--- MATERIAL SUPPLIED Enclosed Below ---
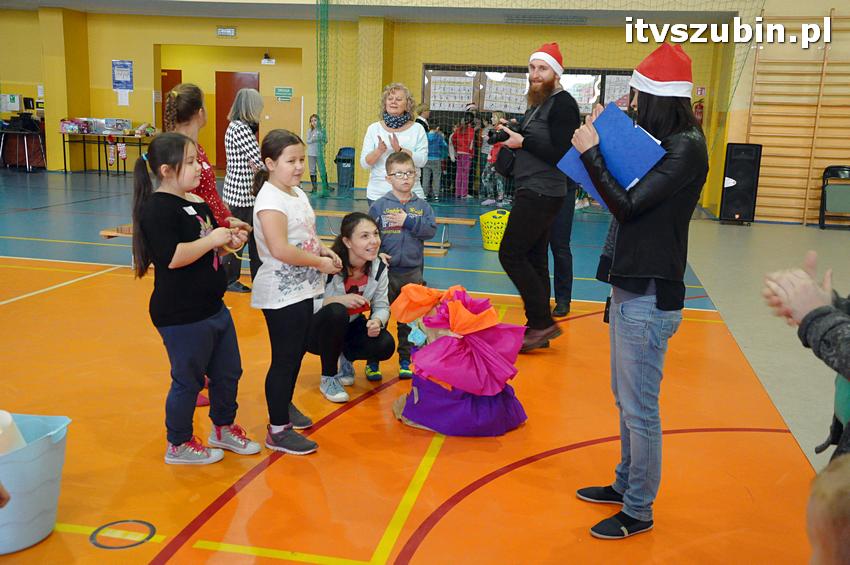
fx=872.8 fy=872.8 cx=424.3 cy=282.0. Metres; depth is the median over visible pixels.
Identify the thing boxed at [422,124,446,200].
child
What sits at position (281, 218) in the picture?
girl
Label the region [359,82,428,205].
woman
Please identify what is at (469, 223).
bench
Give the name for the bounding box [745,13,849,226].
wall bars
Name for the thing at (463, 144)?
child
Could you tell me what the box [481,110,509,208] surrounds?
child
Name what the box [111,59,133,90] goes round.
poster
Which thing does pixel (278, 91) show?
green sign
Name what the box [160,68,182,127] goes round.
red door
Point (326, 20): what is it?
net
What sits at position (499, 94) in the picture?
poster
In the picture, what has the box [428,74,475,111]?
poster
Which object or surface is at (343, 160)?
trash can
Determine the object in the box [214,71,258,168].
red door
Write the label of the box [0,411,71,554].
blue bucket
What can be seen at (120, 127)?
box
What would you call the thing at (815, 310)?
person
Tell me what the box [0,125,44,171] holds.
table
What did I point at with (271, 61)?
emergency light
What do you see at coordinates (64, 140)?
table
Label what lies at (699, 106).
fire extinguisher
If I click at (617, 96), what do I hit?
poster
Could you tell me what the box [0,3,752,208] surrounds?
back wall
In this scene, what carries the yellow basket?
on the floor
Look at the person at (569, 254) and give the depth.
6.01 m
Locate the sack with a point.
(453, 305)
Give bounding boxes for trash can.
[334,146,354,190]
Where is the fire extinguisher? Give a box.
[693,100,703,124]
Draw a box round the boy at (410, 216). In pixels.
[366,150,435,378]
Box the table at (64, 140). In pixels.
[58,131,153,174]
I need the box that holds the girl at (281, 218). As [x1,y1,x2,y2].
[250,130,340,453]
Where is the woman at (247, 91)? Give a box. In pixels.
[221,86,266,292]
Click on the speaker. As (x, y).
(739, 177)
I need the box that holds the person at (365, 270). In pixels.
[309,214,393,402]
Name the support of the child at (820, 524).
on the floor
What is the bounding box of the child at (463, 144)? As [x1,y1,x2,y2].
[450,116,476,198]
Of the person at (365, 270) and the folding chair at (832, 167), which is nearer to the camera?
the person at (365, 270)
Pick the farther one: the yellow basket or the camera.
the yellow basket
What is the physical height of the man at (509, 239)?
1.794 m
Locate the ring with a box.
[89,519,156,548]
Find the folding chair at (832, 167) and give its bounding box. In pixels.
[818,165,849,229]
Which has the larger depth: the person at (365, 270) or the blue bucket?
the person at (365, 270)
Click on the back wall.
(133, 58)
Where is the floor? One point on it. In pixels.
(345, 419)
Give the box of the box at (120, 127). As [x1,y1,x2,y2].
[101,118,131,132]
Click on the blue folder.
(641, 137)
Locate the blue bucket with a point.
(17, 504)
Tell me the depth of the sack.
3.85 m
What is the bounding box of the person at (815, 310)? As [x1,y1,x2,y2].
[761,247,849,462]
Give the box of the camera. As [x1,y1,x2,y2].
[488,122,518,145]
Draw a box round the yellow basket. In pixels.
[478,208,510,250]
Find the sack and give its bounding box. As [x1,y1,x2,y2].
[390,282,530,435]
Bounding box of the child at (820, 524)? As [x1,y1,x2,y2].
[805,453,849,564]
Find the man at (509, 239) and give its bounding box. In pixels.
[491,44,577,351]
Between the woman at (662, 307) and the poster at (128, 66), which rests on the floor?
the woman at (662, 307)
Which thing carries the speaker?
on the floor
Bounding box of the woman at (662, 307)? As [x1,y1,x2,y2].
[570,45,708,540]
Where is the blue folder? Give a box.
[555,102,667,199]
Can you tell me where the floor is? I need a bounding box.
[0,162,849,564]
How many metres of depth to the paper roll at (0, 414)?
2.83 m
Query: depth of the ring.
2.78 m
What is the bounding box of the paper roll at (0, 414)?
[0,410,27,454]
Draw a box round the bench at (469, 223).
[312,210,471,256]
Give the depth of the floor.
3.93 m
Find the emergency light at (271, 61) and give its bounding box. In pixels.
[260,52,275,64]
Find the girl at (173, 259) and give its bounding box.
[131,135,260,465]
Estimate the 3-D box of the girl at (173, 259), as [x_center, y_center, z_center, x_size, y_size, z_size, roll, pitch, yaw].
[-0.914,0.082,3.409,0.420,1.208,0.397,8,13,29]
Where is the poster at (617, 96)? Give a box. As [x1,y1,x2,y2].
[603,74,631,107]
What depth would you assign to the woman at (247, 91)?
6.37 m
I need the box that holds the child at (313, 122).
[306,113,327,191]
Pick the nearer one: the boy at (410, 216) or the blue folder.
the blue folder
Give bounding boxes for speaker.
[720,141,762,223]
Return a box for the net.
[313,0,756,205]
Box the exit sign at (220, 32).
[216,26,236,36]
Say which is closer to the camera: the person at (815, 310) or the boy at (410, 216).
the person at (815, 310)
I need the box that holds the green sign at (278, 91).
[274,86,292,101]
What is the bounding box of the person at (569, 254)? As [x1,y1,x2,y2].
[546,171,576,315]
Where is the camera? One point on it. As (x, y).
(501, 140)
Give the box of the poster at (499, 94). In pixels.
[483,75,527,113]
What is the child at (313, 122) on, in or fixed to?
on the floor
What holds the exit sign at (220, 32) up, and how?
attached to the back wall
--- End of Enclosed MATERIAL SUPPLIED ---
An exact copy of every record above is needed, with all pictures left out.

fx=872.8 fy=872.8 cx=424.3 cy=282.0. Metres; depth is the median over visible pixels.
Identify the thing boxed at [422,124,446,200].
child
What sits at position (281, 218) in the picture?
girl
Label the region [359,82,428,205].
woman
Please identify what is at (469, 223).
bench
Give the name for the bounding box [745,13,849,226].
wall bars
Name for the thing at (463, 144)?
child
Could you tell me what the box [481,110,509,208] surrounds?
child
Name what the box [111,59,133,90] goes round.
poster
Which thing does pixel (278, 91) show?
green sign
Name what the box [160,68,182,127] goes round.
red door
Point (326, 20): what is it?
net
What sits at position (499, 94) in the picture?
poster
In the picture, what has the box [428,74,475,111]?
poster
Which object or surface is at (343, 160)?
trash can
Determine the object in the box [214,71,258,168].
red door
Write the label of the box [0,411,71,554].
blue bucket
What can be seen at (120, 127)?
box
What would you call the thing at (815, 310)?
person
Tell me what the box [0,125,44,171] holds.
table
What did I point at with (271, 61)?
emergency light
What do you see at coordinates (64, 140)?
table
Label what lies at (699, 106).
fire extinguisher
If I click at (617, 96), what do I hit?
poster
Could you tell me what the box [0,3,752,208] surrounds?
back wall
In this scene, what carries the yellow basket?
on the floor
Look at the person at (569, 254) and give the depth.
6.01 m
Locate the sack with a point.
(453, 305)
Give bounding boxes for trash can.
[334,146,354,190]
Where is the fire extinguisher? Give a box.
[693,100,703,124]
Draw a box round the boy at (410, 216). In pixels.
[366,150,435,378]
Box the table at (64, 140). In pixels.
[58,131,153,174]
I need the box that holds the girl at (281, 218). As [x1,y1,x2,y2].
[250,130,340,453]
Where is the woman at (247, 91)? Give a box. In pixels.
[221,86,266,292]
Click on the speaker. As (x, y).
(739, 177)
I need the box that holds the person at (365, 270). In pixels.
[309,214,393,402]
Name the support of the child at (820, 524).
on the floor
What is the bounding box of the child at (463, 144)? As [x1,y1,x2,y2].
[450,116,476,198]
Of the person at (365, 270) and the folding chair at (832, 167), which is nearer to the camera?
the person at (365, 270)
Pick the farther one: the yellow basket or the camera.
the yellow basket
What is the physical height of the man at (509, 239)?
1.794 m
Locate the ring with a box.
[89,519,156,548]
Find the folding chair at (832, 167) and give its bounding box. In pixels.
[818,165,849,229]
Which has the larger depth: the person at (365, 270) or the blue bucket?
the person at (365, 270)
Click on the back wall.
(133, 58)
Where is the floor? One point on it. In pixels.
(345, 419)
Give the box of the box at (120, 127). As [x1,y1,x2,y2].
[101,118,131,132]
Click on the blue folder.
(641, 137)
Locate the blue bucket with a point.
(17, 504)
Tell me the depth of the sack.
3.85 m
What is the bounding box of the person at (815, 310)? As [x1,y1,x2,y2].
[761,247,849,462]
Give the box of the camera. As [x1,y1,x2,y2].
[488,122,518,145]
Draw a box round the yellow basket. In pixels.
[478,208,510,250]
Find the sack and give its bounding box. As [x1,y1,x2,y2].
[390,282,530,435]
Bounding box of the child at (820, 524)? As [x1,y1,x2,y2].
[805,453,849,564]
Find the man at (509, 239) and give its bounding box. In pixels.
[491,44,577,351]
Between the woman at (662, 307) and the poster at (128, 66), which rests on the floor?
the woman at (662, 307)
Which thing carries the speaker?
on the floor
Bounding box of the woman at (662, 307)? As [x1,y1,x2,y2].
[570,45,708,540]
Where is the blue folder? Give a box.
[555,102,667,199]
Can you tell me where the floor is? I need a bounding box.
[0,162,849,564]
How many metres of depth to the paper roll at (0, 414)?
2.83 m
Query: depth of the ring.
2.78 m
What is the bounding box of the paper roll at (0, 414)?
[0,410,27,454]
Draw a box round the bench at (469, 223).
[312,210,471,256]
Give the depth of the floor.
3.93 m
Find the emergency light at (271, 61) and give its bounding box. In pixels.
[260,52,275,64]
Find the girl at (173, 259) and give its bounding box.
[131,135,260,465]
Estimate the 3-D box of the girl at (173, 259), as [x_center, y_center, z_center, x_size, y_size, z_size, roll, pitch, yaw].
[-0.914,0.082,3.409,0.420,1.208,0.397,8,13,29]
Where is the poster at (617, 96)? Give a box. As [x1,y1,x2,y2].
[603,74,631,107]
What depth would you assign to the woman at (247, 91)?
6.37 m
I need the box that holds the child at (313, 122).
[306,113,327,191]
Pick the nearer one: the boy at (410, 216) or the blue folder.
the blue folder
Give bounding boxes for speaker.
[720,141,762,223]
Return a box for the net.
[313,0,756,205]
Box the exit sign at (220, 32).
[216,26,236,36]
Say which is closer to the camera: the person at (815, 310) or the boy at (410, 216).
the person at (815, 310)
I need the box that holds the green sign at (278, 91).
[274,86,292,101]
What is the bounding box of the person at (569, 254)? As [x1,y1,x2,y2].
[546,171,576,315]
Where is the camera? One point on it. As (x, y).
(501, 140)
Give the box of the poster at (499, 94). In pixels.
[483,75,527,113]
What is the child at (313, 122) on, in or fixed to?
on the floor
What holds the exit sign at (220, 32) up, and how?
attached to the back wall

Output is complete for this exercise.